First of all, a purchased ton of carbon is not a promise. In all cases, a tradable emissions credit represents a ton of carbon dioxide equivalent that has already been permanently reduced. The permanent reduction is a basic criterion that exists in all carbon trading regimes, and the permanence issue is the main reason why, to date, forestry has been kept out of compliance markets. Once a ton of carbon has been permanently reduced, its reduction is just as long-lived as any—i.e., forever. Yes, in order for the market to be effective the participants must know with reasonable certainty that that ton has, in fact, been reduced. However, Schapiro has grossly overstated the problem “each relies on a promise that cannot be kept, and whose keeping cannot be measured reliably” and it is strange that Schapiro would refer to all carbon credits in this way just a sentence behind saying they are not uniform. First, some offsets are difficult to measure reliably, but a great many others are validated through records of physical destruction of greenhouse gasses kept by continuous monitoring systems that are extremely reliable. Further, it is completely possible to have a carbon trading system that does not allow offsets. In this case, verification of reductions and emissions is once again done through continuous monitoring systems on large, point-source facilities. Again, this is very reliable. It maybe worthwhile to discuss which projects are acceptable for offsets, or even for that matter, whether or not offsets can reliably be included in an effective carbon trading system. However this article seems uninterested in that kind of discussion, probably because it’s not sensational, and it’s difficult to get your hands around. Nonetheless, the fact that the first major emissions trading system has allowed the emission of difficult to measure credits does not mean that this is an intrinsic property of all emissions trading systems.

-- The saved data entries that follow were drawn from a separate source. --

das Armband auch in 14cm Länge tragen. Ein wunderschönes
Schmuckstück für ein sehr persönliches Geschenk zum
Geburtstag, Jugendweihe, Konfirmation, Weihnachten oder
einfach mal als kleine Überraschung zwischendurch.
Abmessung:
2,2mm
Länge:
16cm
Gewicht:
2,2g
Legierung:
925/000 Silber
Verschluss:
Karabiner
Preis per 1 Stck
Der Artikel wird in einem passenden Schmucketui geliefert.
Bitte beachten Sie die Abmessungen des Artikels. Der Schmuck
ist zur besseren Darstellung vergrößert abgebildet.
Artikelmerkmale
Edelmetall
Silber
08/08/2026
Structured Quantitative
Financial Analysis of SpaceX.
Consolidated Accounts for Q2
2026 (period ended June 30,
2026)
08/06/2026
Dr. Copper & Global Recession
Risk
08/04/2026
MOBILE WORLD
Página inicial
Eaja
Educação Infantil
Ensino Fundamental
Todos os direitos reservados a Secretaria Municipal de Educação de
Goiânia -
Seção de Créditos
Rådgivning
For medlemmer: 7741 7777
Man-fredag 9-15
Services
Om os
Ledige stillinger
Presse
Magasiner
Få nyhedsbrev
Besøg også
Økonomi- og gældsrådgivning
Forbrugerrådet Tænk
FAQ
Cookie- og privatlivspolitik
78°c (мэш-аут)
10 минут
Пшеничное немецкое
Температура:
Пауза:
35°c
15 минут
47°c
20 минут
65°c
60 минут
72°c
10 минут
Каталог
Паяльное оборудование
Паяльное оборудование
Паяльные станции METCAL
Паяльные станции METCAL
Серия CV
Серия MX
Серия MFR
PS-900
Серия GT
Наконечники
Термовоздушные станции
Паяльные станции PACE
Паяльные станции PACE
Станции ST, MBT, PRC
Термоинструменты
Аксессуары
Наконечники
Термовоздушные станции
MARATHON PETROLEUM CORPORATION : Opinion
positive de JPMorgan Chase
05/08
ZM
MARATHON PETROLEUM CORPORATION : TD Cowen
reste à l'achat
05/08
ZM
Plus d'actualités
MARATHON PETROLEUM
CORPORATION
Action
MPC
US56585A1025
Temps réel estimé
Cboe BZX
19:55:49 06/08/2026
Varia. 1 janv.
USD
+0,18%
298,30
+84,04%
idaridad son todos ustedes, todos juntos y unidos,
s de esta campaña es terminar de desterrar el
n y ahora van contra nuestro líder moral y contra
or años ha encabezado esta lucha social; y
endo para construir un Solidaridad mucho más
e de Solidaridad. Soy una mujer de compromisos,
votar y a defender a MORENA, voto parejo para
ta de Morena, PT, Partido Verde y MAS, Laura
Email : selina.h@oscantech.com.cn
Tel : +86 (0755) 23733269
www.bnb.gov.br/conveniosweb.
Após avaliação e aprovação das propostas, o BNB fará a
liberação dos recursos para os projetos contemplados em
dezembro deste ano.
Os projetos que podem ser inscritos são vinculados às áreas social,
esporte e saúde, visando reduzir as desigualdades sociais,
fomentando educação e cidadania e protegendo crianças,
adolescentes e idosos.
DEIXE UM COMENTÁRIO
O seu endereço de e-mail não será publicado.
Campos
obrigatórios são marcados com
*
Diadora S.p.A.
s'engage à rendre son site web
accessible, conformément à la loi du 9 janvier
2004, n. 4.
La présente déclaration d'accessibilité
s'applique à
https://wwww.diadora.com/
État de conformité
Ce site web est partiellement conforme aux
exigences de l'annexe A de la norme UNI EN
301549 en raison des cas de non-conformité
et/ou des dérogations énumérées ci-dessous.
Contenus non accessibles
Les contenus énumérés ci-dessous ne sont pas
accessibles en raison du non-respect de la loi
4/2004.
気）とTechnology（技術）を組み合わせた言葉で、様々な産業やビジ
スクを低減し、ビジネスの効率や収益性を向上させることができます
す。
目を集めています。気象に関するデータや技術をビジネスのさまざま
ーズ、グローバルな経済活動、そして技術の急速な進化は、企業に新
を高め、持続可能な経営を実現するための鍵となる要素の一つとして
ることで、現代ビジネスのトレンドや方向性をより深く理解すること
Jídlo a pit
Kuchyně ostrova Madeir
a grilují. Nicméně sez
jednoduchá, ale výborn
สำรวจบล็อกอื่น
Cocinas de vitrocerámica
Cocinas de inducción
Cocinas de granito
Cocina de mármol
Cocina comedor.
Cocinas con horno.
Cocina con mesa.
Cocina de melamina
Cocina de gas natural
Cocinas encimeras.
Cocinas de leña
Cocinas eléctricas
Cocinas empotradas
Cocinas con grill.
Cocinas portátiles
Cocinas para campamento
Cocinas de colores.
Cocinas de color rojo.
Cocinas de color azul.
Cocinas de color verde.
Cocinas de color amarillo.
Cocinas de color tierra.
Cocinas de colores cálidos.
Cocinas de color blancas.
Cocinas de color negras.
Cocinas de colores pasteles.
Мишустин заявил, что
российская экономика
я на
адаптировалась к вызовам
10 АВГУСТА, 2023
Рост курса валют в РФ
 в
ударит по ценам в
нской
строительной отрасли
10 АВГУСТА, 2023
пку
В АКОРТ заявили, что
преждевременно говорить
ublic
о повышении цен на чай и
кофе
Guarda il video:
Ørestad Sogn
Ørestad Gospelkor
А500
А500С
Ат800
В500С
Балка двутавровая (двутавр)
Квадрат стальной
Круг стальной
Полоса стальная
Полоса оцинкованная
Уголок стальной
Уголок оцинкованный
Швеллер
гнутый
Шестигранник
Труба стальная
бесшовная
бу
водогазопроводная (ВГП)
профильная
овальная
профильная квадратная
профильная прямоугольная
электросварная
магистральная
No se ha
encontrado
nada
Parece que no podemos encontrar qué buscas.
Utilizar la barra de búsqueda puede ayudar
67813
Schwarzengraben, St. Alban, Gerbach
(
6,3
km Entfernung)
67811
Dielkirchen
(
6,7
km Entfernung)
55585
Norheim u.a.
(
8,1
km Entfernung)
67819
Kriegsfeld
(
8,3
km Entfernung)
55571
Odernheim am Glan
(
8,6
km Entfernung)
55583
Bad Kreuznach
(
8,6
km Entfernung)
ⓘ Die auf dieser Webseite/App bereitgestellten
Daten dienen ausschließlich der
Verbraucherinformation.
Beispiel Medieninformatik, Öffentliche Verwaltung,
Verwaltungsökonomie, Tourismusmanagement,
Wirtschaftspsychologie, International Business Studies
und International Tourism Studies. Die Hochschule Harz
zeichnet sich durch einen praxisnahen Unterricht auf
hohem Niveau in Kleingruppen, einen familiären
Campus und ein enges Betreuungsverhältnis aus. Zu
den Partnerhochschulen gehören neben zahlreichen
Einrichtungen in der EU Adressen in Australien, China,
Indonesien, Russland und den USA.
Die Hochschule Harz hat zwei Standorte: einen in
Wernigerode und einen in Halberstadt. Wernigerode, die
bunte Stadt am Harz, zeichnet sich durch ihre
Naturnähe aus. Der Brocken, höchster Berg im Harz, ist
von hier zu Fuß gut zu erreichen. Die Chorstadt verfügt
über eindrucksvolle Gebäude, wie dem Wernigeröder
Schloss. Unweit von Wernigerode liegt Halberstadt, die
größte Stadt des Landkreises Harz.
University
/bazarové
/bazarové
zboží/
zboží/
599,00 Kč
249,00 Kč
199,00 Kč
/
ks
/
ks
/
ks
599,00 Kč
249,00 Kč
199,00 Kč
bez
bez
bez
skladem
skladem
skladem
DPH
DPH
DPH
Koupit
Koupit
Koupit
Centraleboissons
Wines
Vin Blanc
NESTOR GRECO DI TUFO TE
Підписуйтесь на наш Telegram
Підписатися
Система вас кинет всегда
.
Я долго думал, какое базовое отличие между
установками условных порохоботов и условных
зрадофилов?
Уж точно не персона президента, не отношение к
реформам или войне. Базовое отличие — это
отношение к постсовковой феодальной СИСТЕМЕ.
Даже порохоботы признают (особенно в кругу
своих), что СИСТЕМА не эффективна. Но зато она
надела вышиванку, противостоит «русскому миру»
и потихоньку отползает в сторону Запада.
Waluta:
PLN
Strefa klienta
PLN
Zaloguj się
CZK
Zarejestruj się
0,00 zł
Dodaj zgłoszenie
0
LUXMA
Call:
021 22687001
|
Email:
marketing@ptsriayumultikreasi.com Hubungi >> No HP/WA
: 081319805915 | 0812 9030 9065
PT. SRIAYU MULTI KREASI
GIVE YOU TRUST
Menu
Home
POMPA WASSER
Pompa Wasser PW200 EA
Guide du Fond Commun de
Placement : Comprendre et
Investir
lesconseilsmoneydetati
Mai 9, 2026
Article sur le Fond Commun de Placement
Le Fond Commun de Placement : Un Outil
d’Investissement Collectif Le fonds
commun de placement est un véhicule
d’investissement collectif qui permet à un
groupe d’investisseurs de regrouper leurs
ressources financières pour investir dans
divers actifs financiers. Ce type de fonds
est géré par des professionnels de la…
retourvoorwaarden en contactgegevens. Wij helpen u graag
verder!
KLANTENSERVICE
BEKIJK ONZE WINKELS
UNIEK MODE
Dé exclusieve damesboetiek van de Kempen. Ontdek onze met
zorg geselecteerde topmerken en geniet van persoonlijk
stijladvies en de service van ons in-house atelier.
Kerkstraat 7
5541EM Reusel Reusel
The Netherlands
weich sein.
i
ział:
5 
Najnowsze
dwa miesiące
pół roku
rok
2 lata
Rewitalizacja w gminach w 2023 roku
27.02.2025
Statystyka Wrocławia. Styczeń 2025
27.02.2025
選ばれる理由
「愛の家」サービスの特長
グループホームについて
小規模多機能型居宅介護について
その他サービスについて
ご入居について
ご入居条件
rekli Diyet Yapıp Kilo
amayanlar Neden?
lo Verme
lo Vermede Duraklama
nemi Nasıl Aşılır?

Finally, at the end of the article, the author offers no viable alternative. The strangest component of the paragraph is the claim that, on paper, cap-and-trade is seductively elegant, but that in practice it requires the same regulatory structure as a carbon tax. The usual argument for a tax over cap-and-trade is that the cap-and-trade structure is complicated and a tax is simple. Here, Schapiro seems to assume the opposite. I agree with Schapiro that a tax and cap-and-trade, when put into effect, are equally complicated. However, what I don’t understand is the argument that the complex regulatory structure necessary for cap-and-trade is a bad idea. And if he is too is trying to say that a tax is better (though it is not at all clear to me what he is trying to say), then he appears not to realize that a tax will involve the same monitoring complications? Greenhouse gasses are emitted from almost machine in the economy, and from many life forms and natural formations in the ecosystem. In what dimension of space is coming up with a system that allows for continued economy growth while reducing emissions going to be simple? On what planet will it not have difficulties and pitfalls? If someone comes up with the simple, univariate solution to global warming, I will not be the first to say it is a good idea because too many people will beat me to the punch. But I have confidence that is not going to happen.
Discussion and serious treatment of monitoring and verification, equity, and economic components of solving the climate change problem are incredibly important in order for society to come up with a workable solution. Unfortunately Schapiro, like many other journalists covering the issue, seems to value sensationalism and senseless alarmism over real discussion. It should not be sufficient to say that markets are bad simply because they are markets, or that monitoring is bad simply because it is complicated and prone to error. If, in the future, reporters, market participants, environmentalists, and regulators do not do better it will be a loss for us all.